(Information supplied):
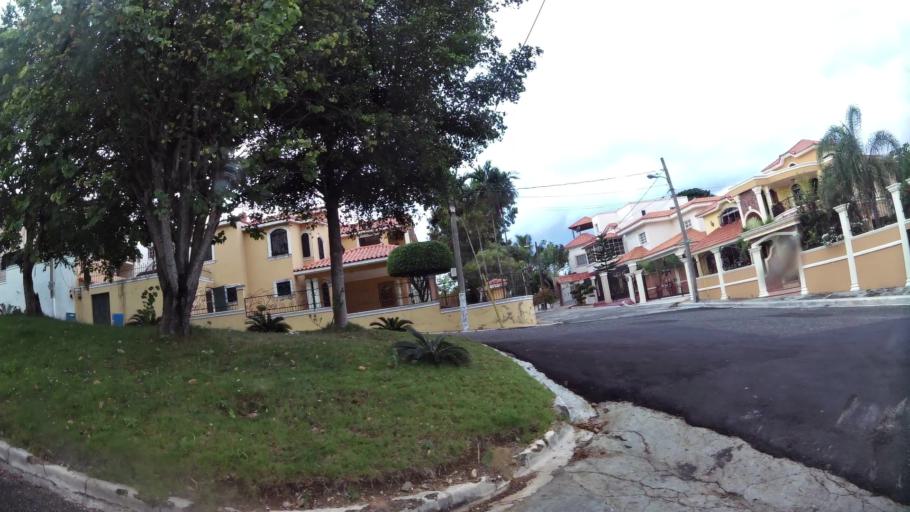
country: DO
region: Nacional
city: Santo Domingo
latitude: 18.4994
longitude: -69.9732
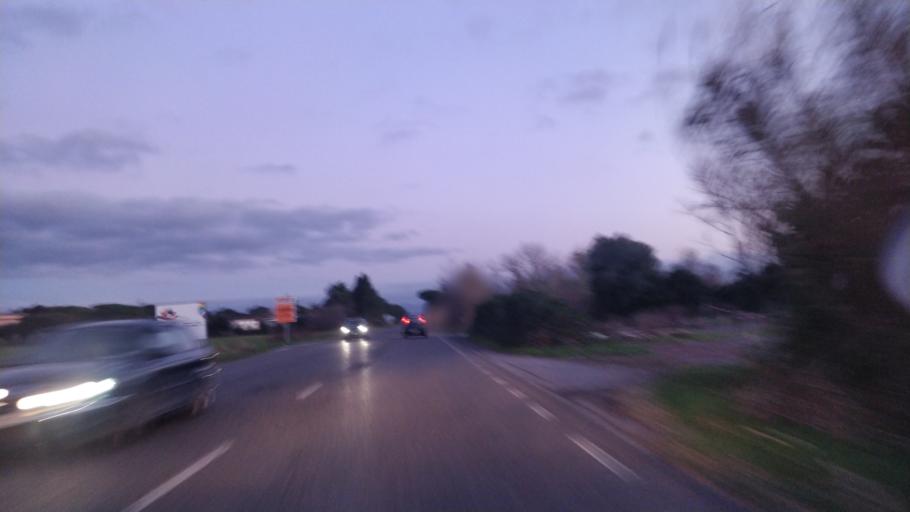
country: IT
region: Tuscany
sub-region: Provincia di Livorno
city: Vada
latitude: 43.3439
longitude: 10.4730
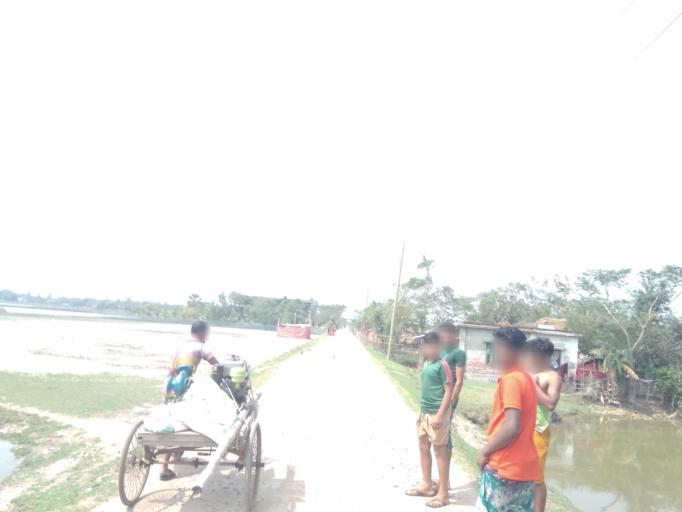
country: IN
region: West Bengal
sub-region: North 24 Parganas
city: Taki
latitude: 22.3029
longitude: 89.2677
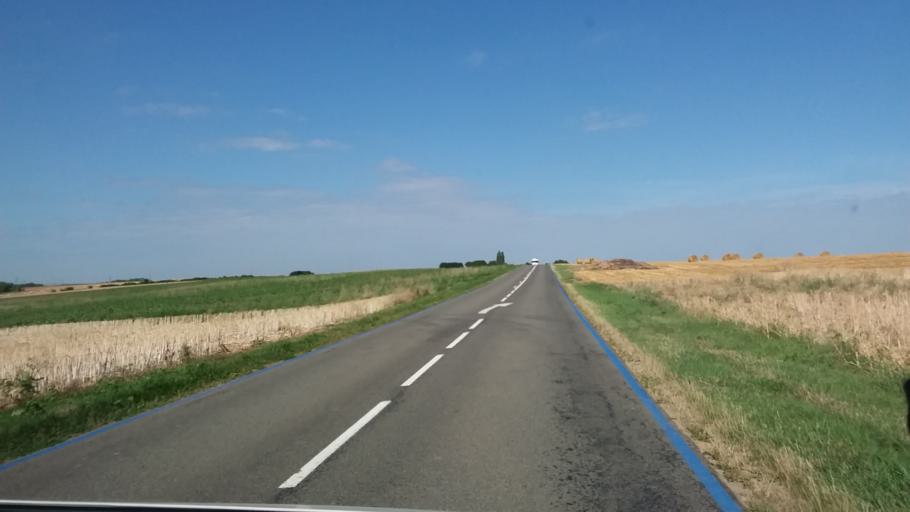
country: FR
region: Picardie
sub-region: Departement de l'Aisne
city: Bruyeres-et-Montberault
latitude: 49.4413
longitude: 3.6834
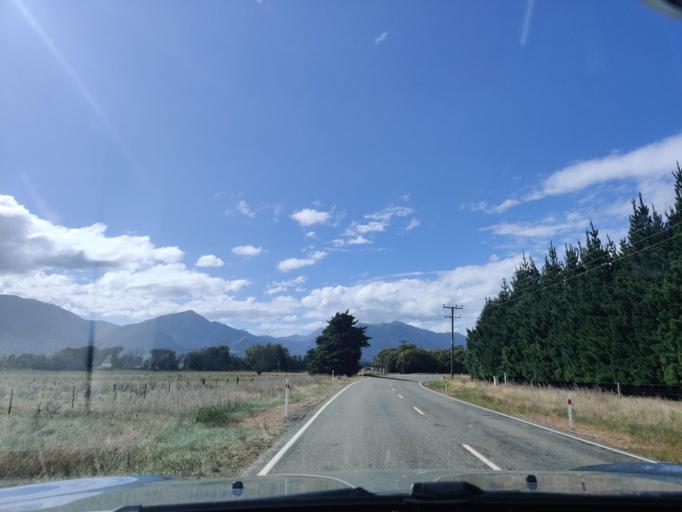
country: NZ
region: Canterbury
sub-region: Hurunui District
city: Amberley
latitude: -42.5651
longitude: 172.7937
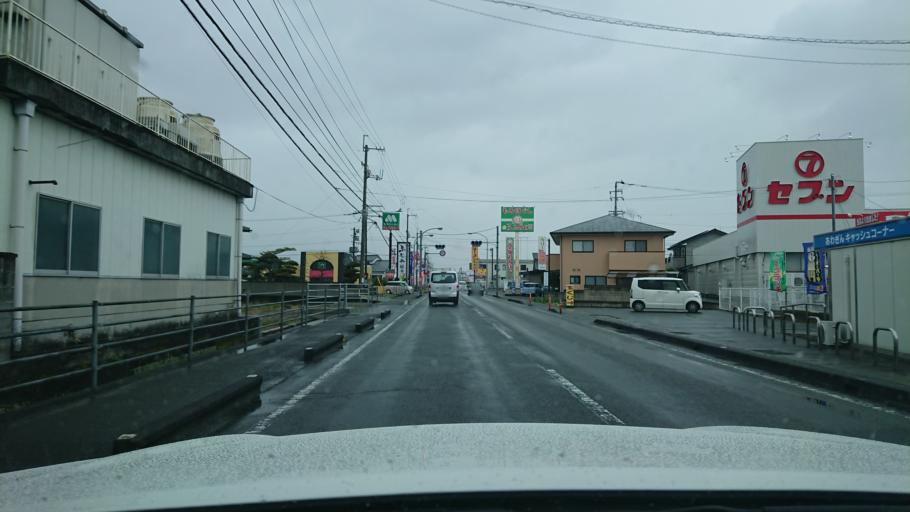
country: JP
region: Tokushima
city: Ishii
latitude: 34.0850
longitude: 134.4811
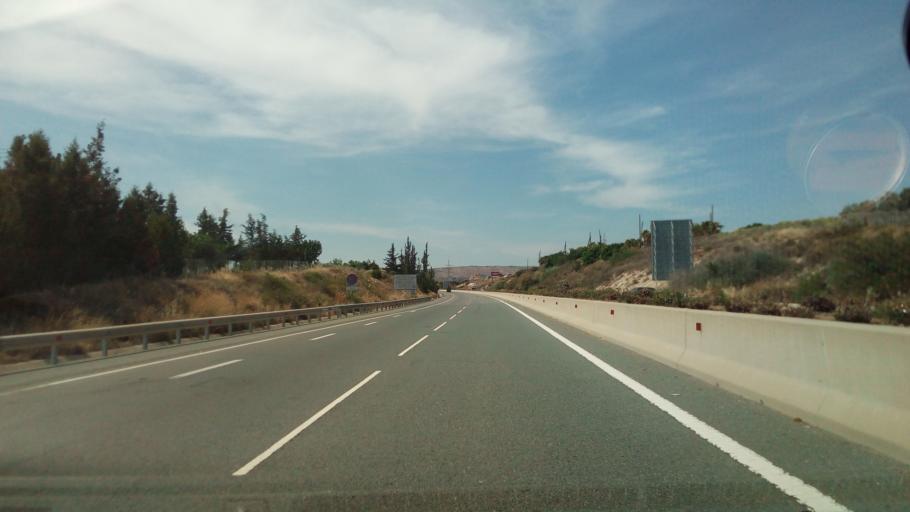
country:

(Problem details): Rewrite these lines with "city" changed to "town" and everything else kept the same. Leave out the pictures.

(Response below):
country: DO
region: Nacional
town: Santo Domingo
latitude: 18.4994
longitude: -69.9732
country: IT
region: Tuscany
sub-region: Provincia di Livorno
town: Vada
latitude: 43.3439
longitude: 10.4730
country: IN
region: West Bengal
sub-region: North 24 Parganas
town: Taki
latitude: 22.3029
longitude: 89.2677
country: FR
region: Picardie
sub-region: Departement de l'Aisne
town: Bruyeres-et-Montberault
latitude: 49.4413
longitude: 3.6834
country: NZ
region: Canterbury
sub-region: Hurunui District
town: Amberley
latitude: -42.5651
longitude: 172.7937
country: JP
region: Tokushima
town: Ishii
latitude: 34.0850
longitude: 134.4811
country:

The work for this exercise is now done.